◆ Work task 1
In the records, can you set down every line again unchanged, from the one containing "Daha fazla bilgi için bkz. [ortak" through the one containing "Deprecated Zeebe job worker properties.", leaving the pictures out of your answer?

◆ Provided text
————

Love That Will Never End

It was during her second year in college that Candy decided to pursue swimming lessons to perfect her skills. She enjoyed the activities thoroughly and so she eagerly anticipated attending every week.

It was then that she noticed Mark was playing water polo with other guys in the deeper pool. She was impressed with his skills. He was attracted to her so he would escort her to her hostel nearby after the classes. She thought he was a perfect gentleman. She soon became fond of Mark. She was trying to avoid another relationship. The pain that ensued the end of her last relationship was still fresh in her mind. Mark could not wait. He was afraid he would lose her if he did. She lavished the attention he gave her. She reasoned that they had some things in common such as the same faith and mutual friends. They also had similar interests in swimming and chess.

Soon they were officially a couple. Mark felt like a champion now that he had conquered her heart. By all appearances they were in love with each other. However, innumerable disagreements and conflicts contributed to the end of the relationship several times. Eventually it seemed like they had both had it. They both agreed this is it. They would not resume the relationship.

As fate would have it, the separation was short lived. She had many admirers and she dated other men, but somehow she believed that Mark was her soul mate. Then, while they took a romantic stroll together one evening, he stopped to buy her a rose. It was Valentine's Day, and he used the opportunity to propose. She accepted. They began planning the wedding.

She remembered a few nights prior to the wedding their officiating pastor asked them both what would they do if after marriage either one or both decided that they wanted to get out the marriage. Candy thought it was a trick question. In any case she informed him that their love would endure and last even beyond death. According to her, this special love was all that was required to make the relationship last forever.

Within three months after the engagement they were happily married. At least that's what she thought. Until she began to feel lonely, rejected and neglected. Her husband was always playing football with his male friends, visiting church friends without inviting her and he generally spent hours away from home in the evenings as well as during weekends. She felt helpless. The worst part is that she soon became a victim of physical, emotional and verbal abuse. She entertained thoughts such as: Did I make a mistake? Was I conned into the marriage? Is he trying to avoid contact with me? Will I ever survive this plight?

In the midst of everything she decided to not tell anyone of her marital problems with the hope that things would improve and that they would soon genuinely enjoy each others company like during the courtship days. Two years passed, then she discovered that she was pregnant.

————

◆ Plain-text document sources

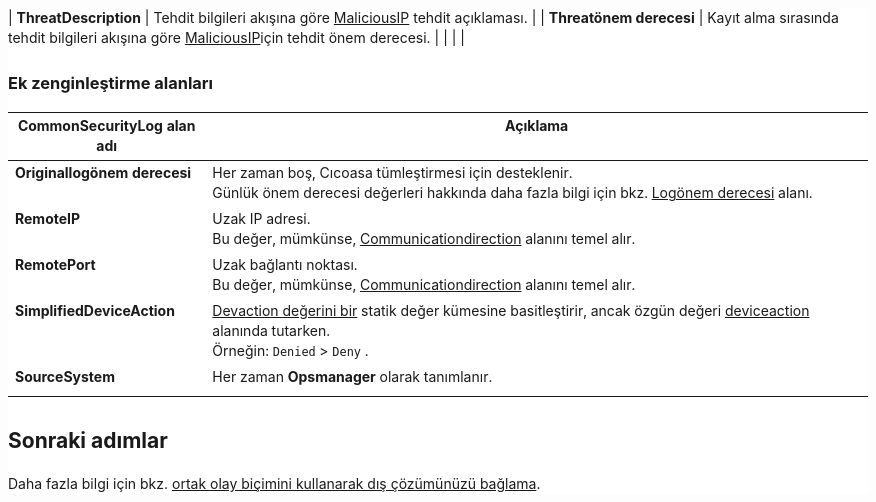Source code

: | **ThreatDescription**    |   Tehdit bilgileri akışına göre [MaliciousIP](#MaliciousIP) tehdit açıklaması.      |
| **Threatönem derecesi** | Kayıt alma sırasında tehdit bilgileri akışına göre [MaliciousIP](#MaliciousIP)için tehdit önem derecesi. |
|     |         |

### <a name="additional-enrichment-fields"></a>Ek zenginleştirme alanları

|CommonSecurityLog alan adı  |Açıklama  |
|---------|---------|
|**Originallogönem derecesi**     |  Her zaman boş, Cıcoasa tümleştirmesi için desteklenir. <br>Günlük önem derecesi değerleri hakkında daha fazla bilgi için bkz. [Logönem derecesi](#logseverity) alanı.       |
|**RemoteIP**     |     Uzak IP adresi. <br>Bu değer, mümkünse, [Communicationdirection](#communicationdirection) alanını temel alır.     |
|**RemotePort**     |   Uzak bağlantı noktası. <br>Bu değer, mümkünse, [Communicationdirection](#communicationdirection) alanını temel alır.      |
|**SimplifiedDeviceAction**     |   [Devaction değerini bir](#deviceaction) statik değer kümesine basitleştirir, ancak özgün değeri [deviceaction](#deviceaction) alanında tutarken. <br>Örneğin: `Denied`  >  `Deny` .      |
|**SourceSystem**     | Her zaman **Opsmanager** olarak tanımlanır.        |
|     |         |

## <a name="next-steps"></a>Sonraki adımlar

Daha fazla bilgi için bkz. [ortak olay biçimini kullanarak dış çözümünüzü bağlama](connect-common-event-format.md).
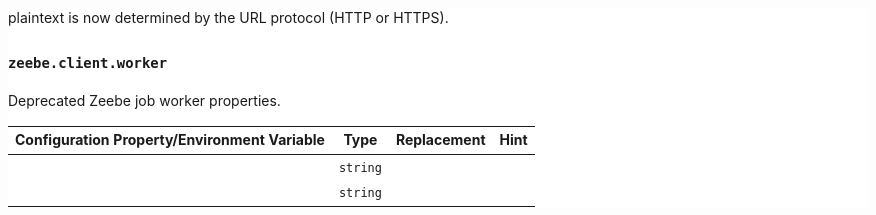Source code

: </td>
<td>

plaintext is now determined by the URL protocol (HTTP or HTTPS).

</td>
</tr>
</tbody>
</table>

### `zeebe.client.worker`

Deprecated Zeebe job worker properties.

<table>
<thead>
  <tr>
    <th>Configuration Property/Environment Variable</th>
    <th>Type</th>
    <th>Replacement</th>
    <th>Hint</th>
  </tr>
</thead>
<tbody>
<tr>
<td>
  <Property defaultValue="property" groupId="property-format" property="zeebe.client.worker.default-name" env="ZEEBE_CLIENT_WORKER_DEFAULTNAME"/><a href="#zeebeclientworkerdefault-name" id="zeebeclientworkerdefault-name" class="hash-link"/>
</td>
<td>
  <code>string</code>
</td>
<td>
  <a href="#camundaclientworkerdefaultsname"><Property defaultValue="property" groupId="property-format" property="camunda.client.worker.defaults.name" env="CAMUNDA_CLIENT_WORKER_DEFAULTS_NAME"/></a>
</td>
<td>

</td>
</tr>
<tr>
<td>
  <Property defaultValue="property" groupId="property-format" property="zeebe.client.worker.default-type" env="ZEEBE_CLIENT_WORKER_DEFAULTTYPE"/><a href="#zeebeclientworkerdefault-type" id="zeebeclientworkerdefault-type" class="hash-link"/>
</td>
<td>
  <code>string</code>
</td>
<td>
  <a href="#camundaclientworkerdefaultstype"><Property defaultValue="property" groupId="property-format" property="camunda.client.worker.defaults.type" env="CAMUNDA_CLIENT_WORKER_DEFAULTS_TYPE"/></a>
</td>
<td>
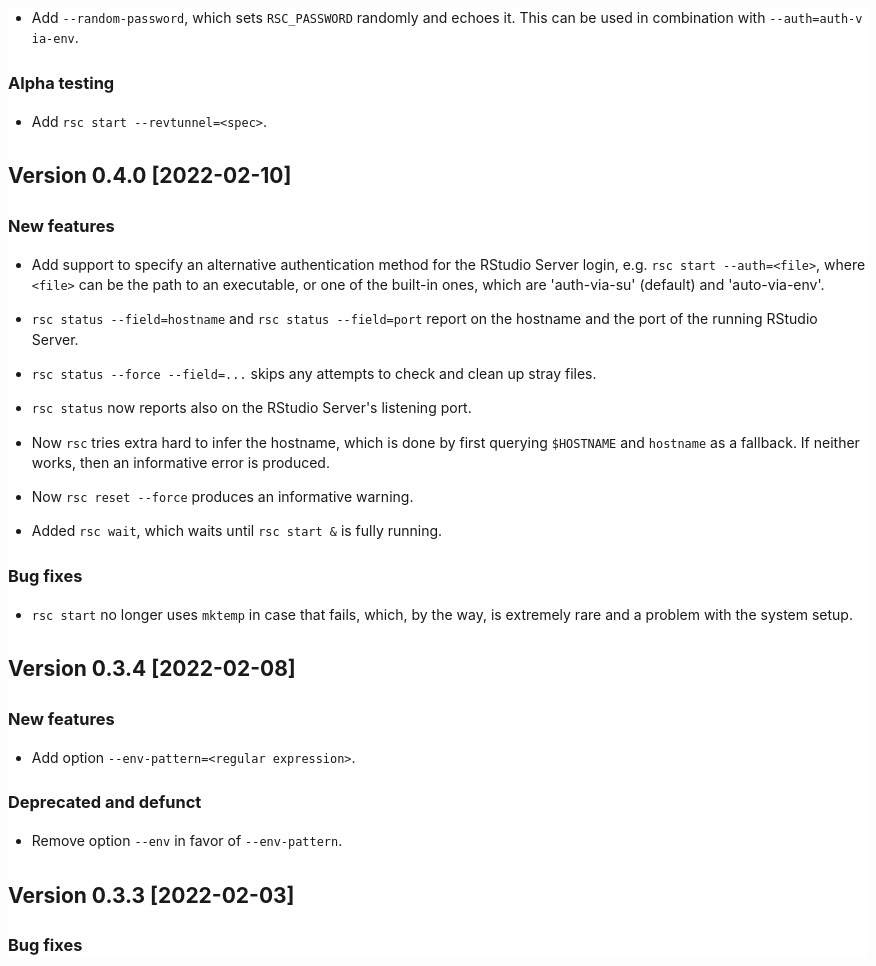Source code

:  * Add `--random-password`, which sets `RSC_PASSWORD` randomly and
   echoes it. This can be used in combination with
   `--auth=auth-via-env`.
 
### Alpha testing
 
 * Add `rsc start --revtunnel=<spec>`.
 
 
## Version 0.4.0 [2022-02-10]
 
### New features
 
 * Add support to specify an alternative authentication method for the
   RStudio Server login, e.g. `rsc start --auth=<file>`, where
   `<file>` can be the path to an executable, or one of the built-in
   ones, which are 'auth-via-su' (default) and 'auto-via-env'.
 
 * `rsc status --field=hostname` and `rsc status --field=port` report
   on the hostname and the port of the running RStudio Server.
 
 * `rsc status --force --field=...` skips any attempts to check and
   clean up stray files.
 
 * `rsc status` now reports also on the RStudio Server's listening
   port.
 
 * Now `rsc` tries extra hard to infer the hostname, which is done by
   first querying `$HOSTNAME` and `hostname` as a fallback. If neither
   works, then an informative error is produced.
 
 * Now `rsc reset --force` produces an informative warning.
 
 * Added `rsc wait`, which waits until `rsc start &` is fully running.
 
### Bug fixes
 
 * `rsc start` no longer uses `mktemp` in case that fails, which, by
   the way, is extremely rare and a problem with the system setup.
 
 
## Version 0.3.4 [2022-02-08]
 
### New features
 
 * Add option `--env-pattern=<regular expression>`.
 
### Deprecated and defunct
 
 * Remove option `--env` in favor of `--env-pattern`.
 
 
## Version 0.3.3 [2022-02-03]
 
### Bug fixes
 

[port4me]: https://github.com/HenrikBengtsson/port4me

————

◆ Work task 2
How does the story of Candy and Mark go on? Take it further from its last sentence.

◆ Written response 1
Daha fazla bilgi için bkz. [ortak olay biçimini kullanarak dış çözümünüzü bağlama](connect-common-event-format.md).
Source code

: </td>
<td>

plaintext is now determined by the URL protocol (HTTP or HTTPS).

</td>
</tr>
</tbody>
</table>

### `zeebe.client.worker`

Deprecated Zeebe job worker properties.

◆ Written response 2
The Solution

She tried very hard to be a good wife and mother.  She approached their new pastor for counseling, but he seemed to blame her for their marital problems. He arrogantly informed them that they were to never complain to him about their marriage ever again. She was convinced at that point that he too was having marital problems, but did not know how to handle his own affairs. She was not surprised when his marriage soon ended in divorce. She realized that her attempt to get his help was a big mistake.

She decided to return to her parents' home. However this was the start of innumerable separations, just like their courtship. They finally decided to make the relationship work. She made it clear to him though that if he ever left her again, he would not be allowed to return. She expected him to be loyal and committed just like he promised during his wedding vows. He agreed. Years passed and they now both had four children.

The relationship did improve. There was no more physical abuse and he seemed to have more respect for her. However, about twelve months after making that promise he decided to leave again. She was shocked. It seemed to her that there was no apparent reason at that time for him to leave, so she could not understand. This was a vulnerable time for her in that a very good friend of hers had just died and she was still grieving over the sudden death. He deserted her anyway. He did not even attempt to meet his families financial needs. She had no choice, but to find creative ways to provide for her children and herself with the meager income she received at that time. It was a struggle, but she decided that she and the children would survive even without his help.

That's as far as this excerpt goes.